Financial reporting obligations of being a public company in the United States require well defined disclosure and financial controls and procedures that are expensive and time-consuming requiring our management to devote substantial time to compliance matters.
As a publicly traded company, we incur significant legal, accounting and other expenses that we did not incur as a privately held company prior to the completion of our IPO in February 2021. These reporting obligations associated with being a public company in the United States require significant expenditures and place significant demands on our management and other personnel, including costs resulting from our reporting obligations under the Exchange Act and the rules and regulations regarding corporate governance practices, including those under the Sarbanes-Oxley Act, the Dodd-Frank Wall Street Reform and Consumer Protection Act, as amended, and the listing requirements of The Nasdaq Capital Market.

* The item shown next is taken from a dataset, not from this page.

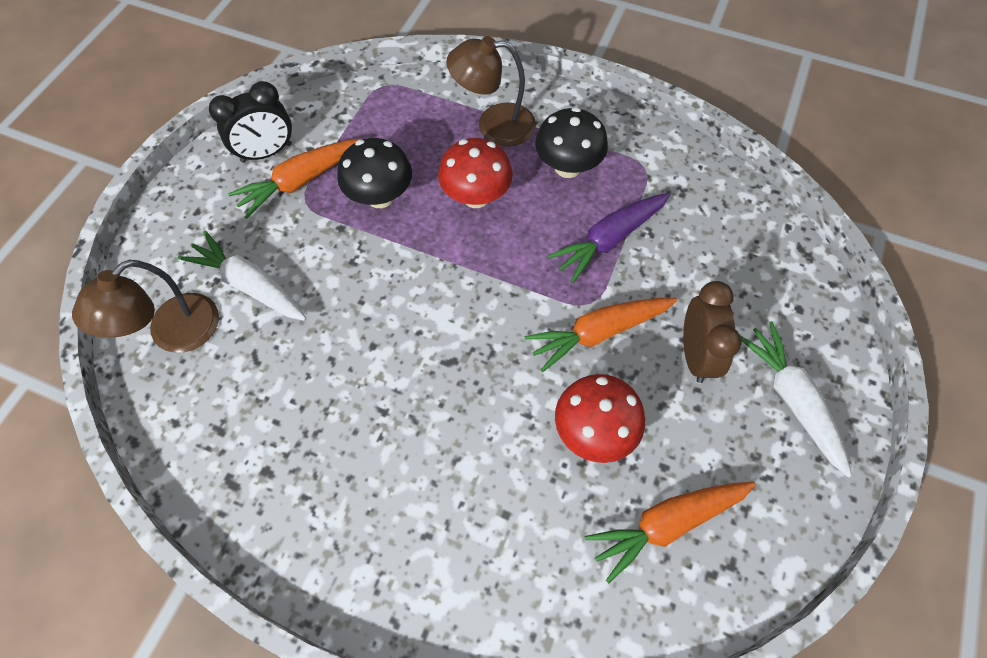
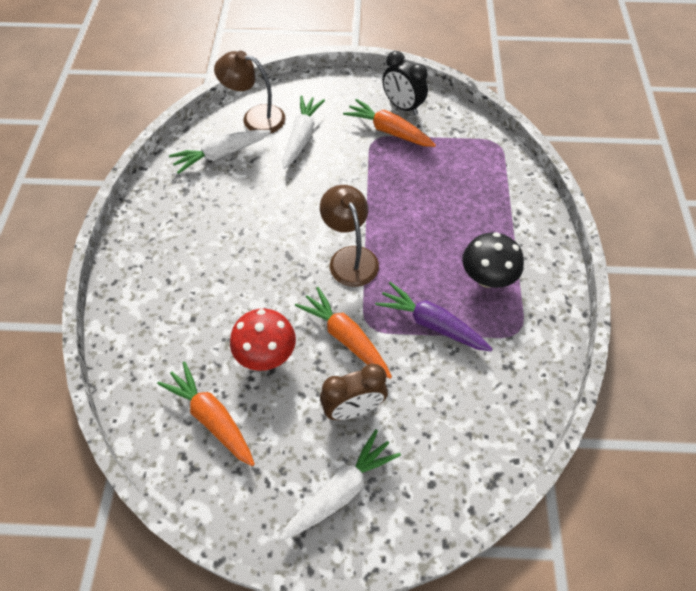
camera: 70 degrees right, 5 degrees down
(221, 402) = (221, 155): none -> white carrot
(380, 197) = (398, 175): black mushroom -> none
(476, 197) = (427, 228): red mushroom -> none
(494, 125) = (500, 219): brown lamp -> brown lamp (350, 257)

These rules require the establishment and maintenance of effective disclosure and financial controls and procedures, internal control over financial reporting and changes in corporate governance practices, among many other complex rules that are often difficult to implement, monitor and maintain compliance with. Moreover, despite recent reforms made possible by the JOBS Act, the reporting requirements, rules, and regulations may make some activities more time-consuming and costly, particularly after we are no longer an “emerging growth company.” In addition, we expect these rules and regulations to make it more difficult and more expensive for us to maintain director and officer liability insurance. Our management and other personnel need to devote a substantial amount of time to ensure that we comply with all of these requirements and to keep pace with new regulations, otherwise we may fall out of compliance and risk becoming subject to litigation or being delisted, among other potential problems.
If we fail to comply with the rules under the Sarbanes-Oxley Act related to accounting controls and procedures in the future, or, if we discover additional material weaknesses and other deficiencies in our internal control and accounting procedures, our stock price could decline significantly and raising capital could be more difficult. Section 404 of the Sarbanes-Oxley Act requires annual management assessments of the effectiveness of our internal control over financial reporting after a transition period ending with our second annual report on Form 10-K filed under Section 13(a) of the Exchange Act. If we fail to comply with the rules under the Sarbanes-Oxley Act related to disclosure controls and procedures in the future, or, if in the future we discover additional material weaknesses and other deficiencies in our internal control and accounting procedures, our stock price could decline significantly and raising capital could be more difficult.